Stell dir vor, die ganze Welt wäre aus Glas. In dieser Welt könnte man nichts verbergen, besonders nicht, was man fühlt. Denn jedes Gefühl hat hier eine Farbe. Ein neues Geschenk von deinen Eltern bekommen? Die Freude könnte man dir ansehen, denn sie strahlt gelb.
Es wäre schön, denkst du vielleicht, weil niemand mehr lügen könnte. Keine Maske, kein falsches Lächeln. Alles, was man fühlt, würde sichtbar. Doch dann stell dir vor: Dein Gesicht strahlt rosa, wegen deiner heimlichen Liebe. Alle Augen wären auf dich gerichtet. Und dein Geheimnis wäre nicht mehr deines.
Manchmal würde das Glas schwer sein. Deine Angst würde wie grauer Nebel zittern. Deine Scham wie ein schweres braun auf dir liegen. Und es gäbe keinen Ort, um dich zu verstecken. Durch dein gläsernes Haus wäre deine Angst immer zu sehen.
Vielleicht würden wir lernen, Gefühle zu verstehen. Nicht nur unsere eigenen, sondern auch die, fremder Personen. Vielleicht gäbe es weniger Streit, weil man sofort sehe, wenn jemand verletzt ist. Vielleicht mehr Mut, weil man spüre, dass man nicht allein ist auf der Welt.
Doch vielleicht wäre es zu viel. Denn wer hält es aus, wenn jeder Gedanke, jede Angst, jede kleine Unsicherheit wie ein Licht im Glas sichtbar würde? Vielleicht ist es gut, dass wir manches im Dunkeln tragen dürfen. Dass wir selbst entscheiden, wann wir leuchten.

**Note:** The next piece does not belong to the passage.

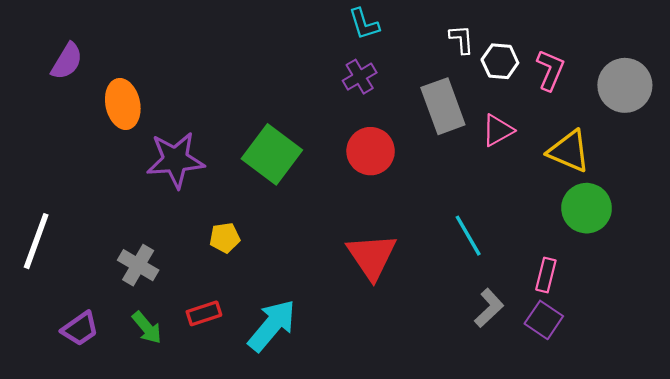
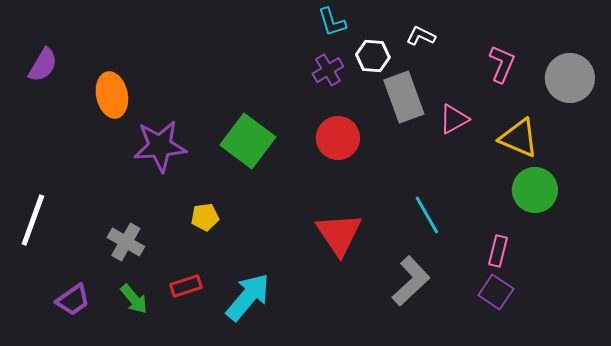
white L-shape: (462, 39) -> (421, 36), turned -60
purple semicircle: (67, 61) -> (43, 65), moved
white hexagon: (500, 61) -> (373, 56), moved
gray L-shape: (489, 308) -> (411, 281), moved, size x1.4

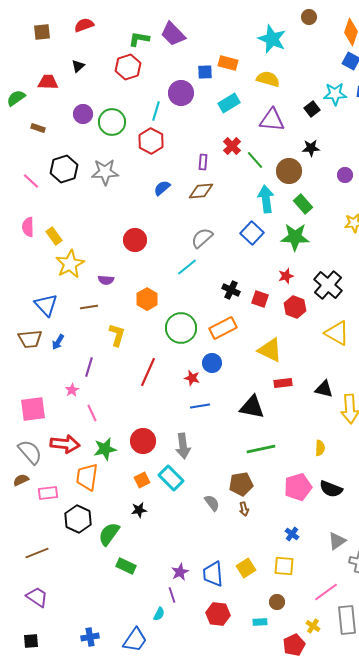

Eine Welt aus Glas wäre ein Traum, hell und zerbrechlich, schillernd und schwer. Und vielleicht ist unsere echte Welt auch gar nicht so weit davon entfernt. Denn manchmal reicht ein ehrlicher Blick, ein offenes Wort, und plötzlich fühlt es sich an, als hätte jemand das Glas zwischen uns durchsichtig gemacht.